When Coconut Meets Coffee: Seeking New Added Value for Indonesia's Economy
At a coffee shop in Shanghai, long queues form for a Coconut Latte. In Hanoi, international tourists walk through old alleys to enjoy a glass of Cà phê dừa. In Bangkok, coconut water-based coffee is marketed as a symbol of a healthy urban lifestyle. Ironically, behind some of these products that have successfully captivated the global market are raw materials originating from Indonesia: Indonesian coconuts, Indonesian coffee, and in many cases, Indonesian palm sugar. Yet, when these products create billion-dollar markets, most of the economic value is captured by those who control the innovation, branding, distribution, and consumer experience.
The coconut coffee phenomenon holds a lesson far greater than just a beverage trend. It demonstrates how the modern economy works: it is no longer merely about who produces the commodity, but who can transform it into a story, an identity, and added value. Indonesia possesses nearly all the ingredients needed to be a major player in the global tropical beverage industry. Ministry of Agriculture data shows the country’s coconut plantation area exceeds 3.3 million hectares, with annual production of around 2.8 million tonnes, over 98 percent of which is managed by smallholder farmers. Simultaneously, Indonesia is one of the world’s largest coffee producers, with output reaching approximately 12.5 million 60-kilogramme bags in the 2025/2026 season according to the USDA. Few countries have this combination of coconut, coffee, palm sugar, and spices on such a scale.
Yet herein lies the paradox. In the resource curse theory introduced by Richard Auty, resource abundance does not automatically generate prosperity. Many commodity-rich countries remain trapped as raw material suppliers because they fail to build downstream industries and innovation ecosystems. Indonesia has known this paradox for decades. We export ore, other countries sell technological products. We export cocoa, other countries sell premium chocolate. We export green coffee beans, other countries sell global coffee brands. The same risk now emerges in the coconut-based industry. As the world discovers that the combination of coffee and coconut is an attractive new category, the strategic question is no longer whether Indonesia can supply the raw materials, but whether Indonesia can own the category.
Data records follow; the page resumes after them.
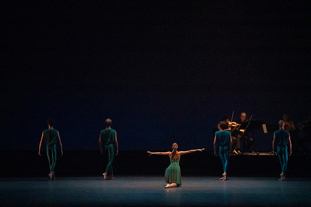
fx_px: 1417
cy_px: 104
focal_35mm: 164
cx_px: 156
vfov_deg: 8.4
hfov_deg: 12.5
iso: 25600
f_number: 8
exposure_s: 1/400
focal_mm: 164
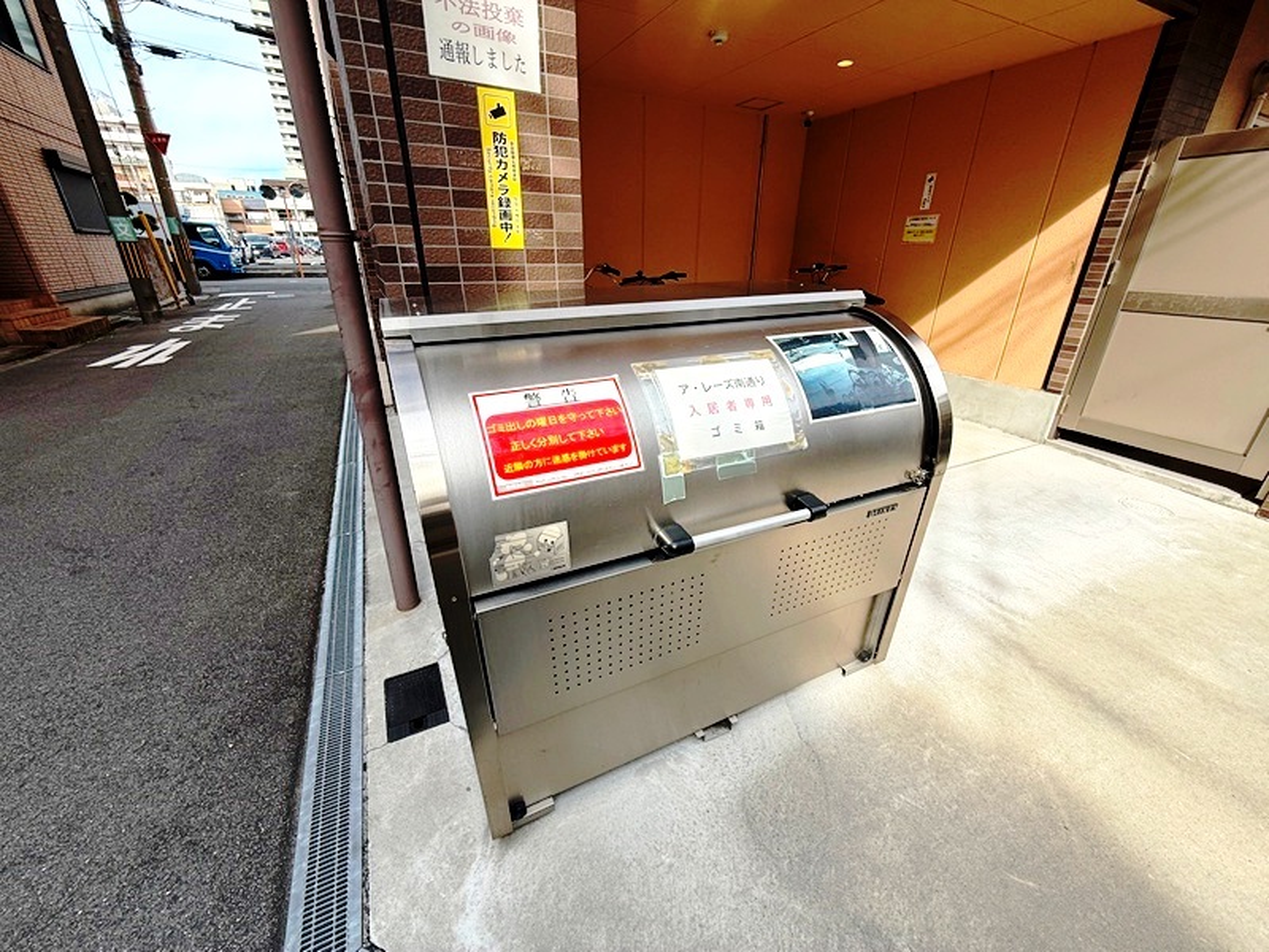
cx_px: 634
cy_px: 476
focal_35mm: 14
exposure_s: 1/679
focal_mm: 2.22
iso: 50
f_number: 2.2
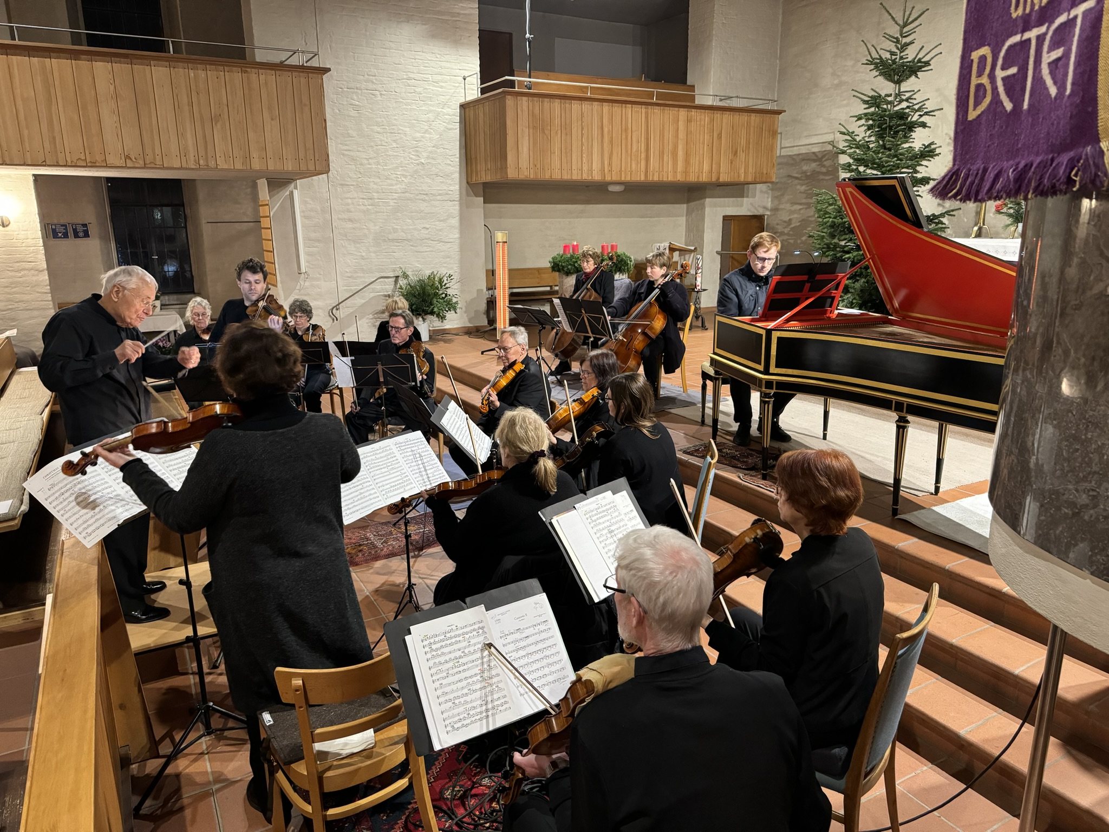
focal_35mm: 24
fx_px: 769
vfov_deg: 56.8
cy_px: 416
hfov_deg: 71.6
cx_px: 554
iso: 640
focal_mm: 6.86
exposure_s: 1/50
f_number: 1.78
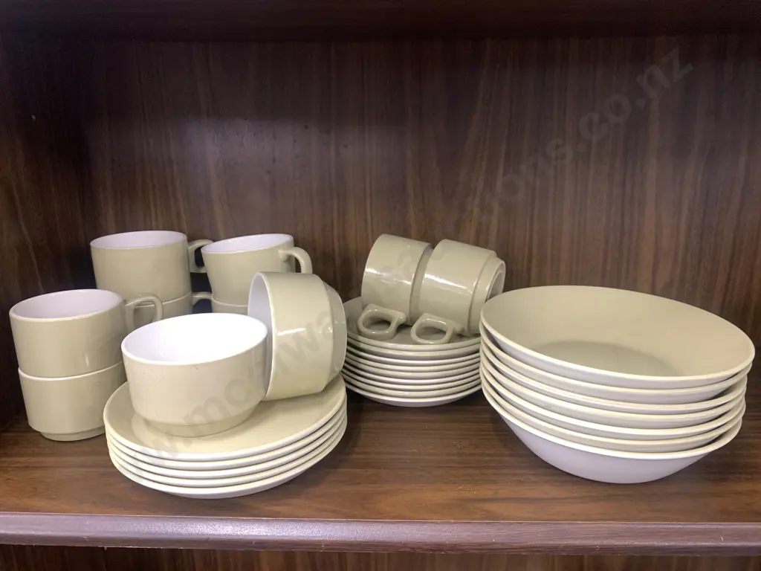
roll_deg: +0.3
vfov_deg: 53.1
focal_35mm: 26
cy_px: 286
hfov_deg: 67.3
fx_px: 572
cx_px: 380
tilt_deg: -16.6
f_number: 1.8
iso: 200
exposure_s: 1/50
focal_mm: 4.25
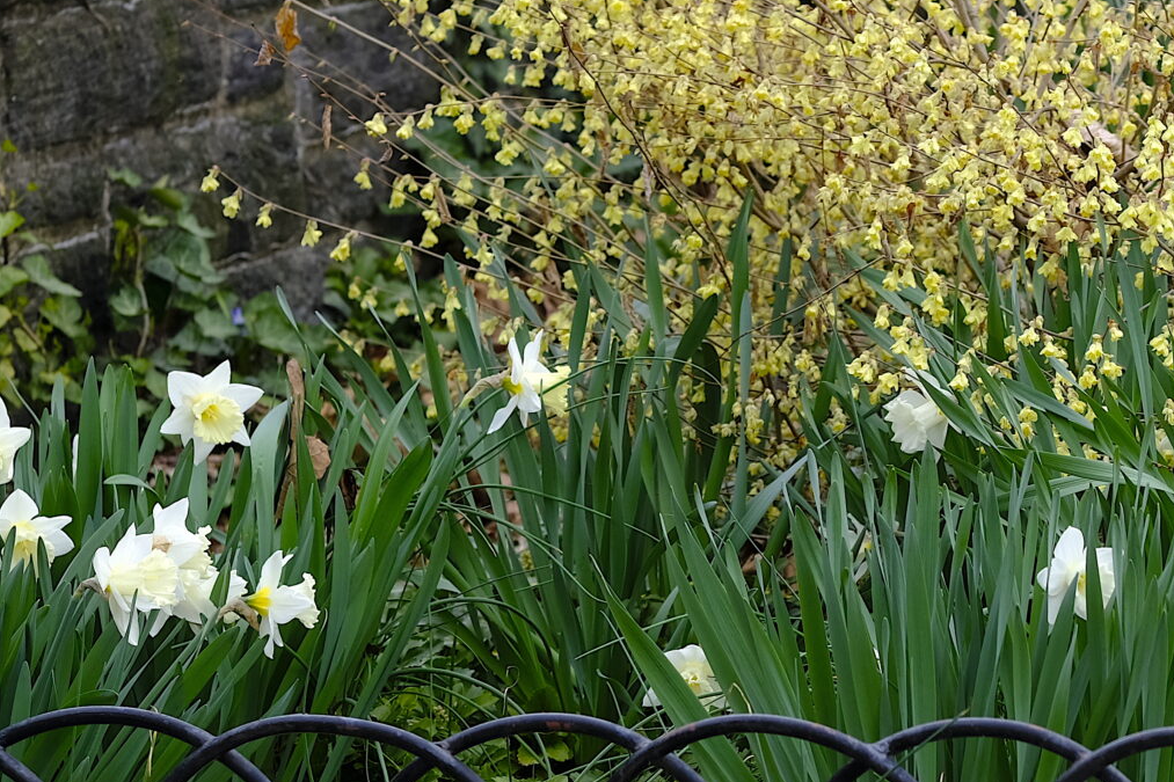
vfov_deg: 6.0
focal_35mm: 230
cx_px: 1167
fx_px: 7499
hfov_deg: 8.9
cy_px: 211
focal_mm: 60.7
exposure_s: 1/340
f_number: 4
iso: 200
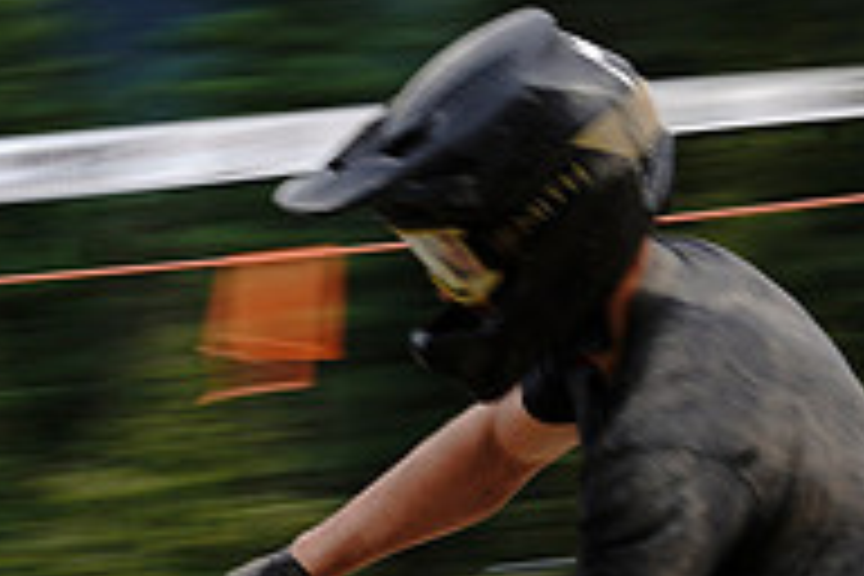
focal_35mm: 212
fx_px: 5088
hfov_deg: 9.7
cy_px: 776
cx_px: 693
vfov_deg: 6.4
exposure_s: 1/60
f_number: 14
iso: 125
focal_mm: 70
Economist Stan Shih, founder of Acer, introduced the Smiling Curve concept, which has become an important theory in global value chains. The curve shows that the greatest profits lie not in the production stage, but at both ends of the value chain: innovation and marketing. In the middle lies production, where profit margins are relatively low. Farmers produce coconuts. Factories process coconut milk. But the largest profits are often enjoyed by brand owners who sell the final product to consumers. This explains why the economic value of a single glass of Coconut Latte can be many times greater than the value of the coconut used as its raw material. The case of Luckin Coffee in China is an interesting example. Their raw Coconut Latte product created a market phenomenon and reportedly sold over 1.3 billion cups cumulatively. The value created did not come from the coconut alone, but from the ability to combine product research, digital marketing, distribution networks, and consumer experience. In the language of the modern economy, what is being sold is no longer just a beverage, but an experience, an identity, and a lifestyle. This is where Vietnam has succeeded, turning coconut coffee into part of a cultural tourism experience. Thailand packages it as a symbol of health and tropical freshness. Both are selling not just a taste, but a narrative.
The greatest shift in the 21st-century economy is not in the production sector, but in the sector of meaning. Professors Joseph Pine and James Gilmore, in their concept of the Experience Economy, explain that economic value evolves from commodities to products, from products to services, and finally to experiences. Many developed countries understand this principle very well. Switzerland does not sell milk, but premium chocolate. France does not merely sell wine, but a lifestyle. Japan does not just sell tea, but a cultural philosophy. The question is, what will Indonesia sell? The answer may be right before our eyes. Indonesia has Gayo, Toraja, Kintamani, Java Preanger, and Lampung coffees. It has coconuts from Sulawesi, Maluku, Riau, and Nusa Tenggara. It has palm sugar, which is increasingly sought after in the global market for being perceived as more natural than refined sugar. If all this potential is combined, Indonesia can create a beverage category that is unique and difficult for other countries to imitate. Not just a coconut latte, but a taste identity of the Nusantara. Imagine a global brand combining Lampung robusta, premium Sulawesi coconut milk, West Javanese palm sugar, and a touch of Nusantara spices. Such a product would not just sell a drink, but a story about Indonesia. This is what has been missing from the discourse on downstreaming, which is often understood merely as building factories. The highest added value is actually born when industrialisation meets innovation, design, culture, and brand power. Therefore, the strategy for coconut and coffee must not stop at increasing production. Indonesia needs an ecosystem that connects farmers, researchers, creative industries, and global markets to build a new civilisation of taste from the equator.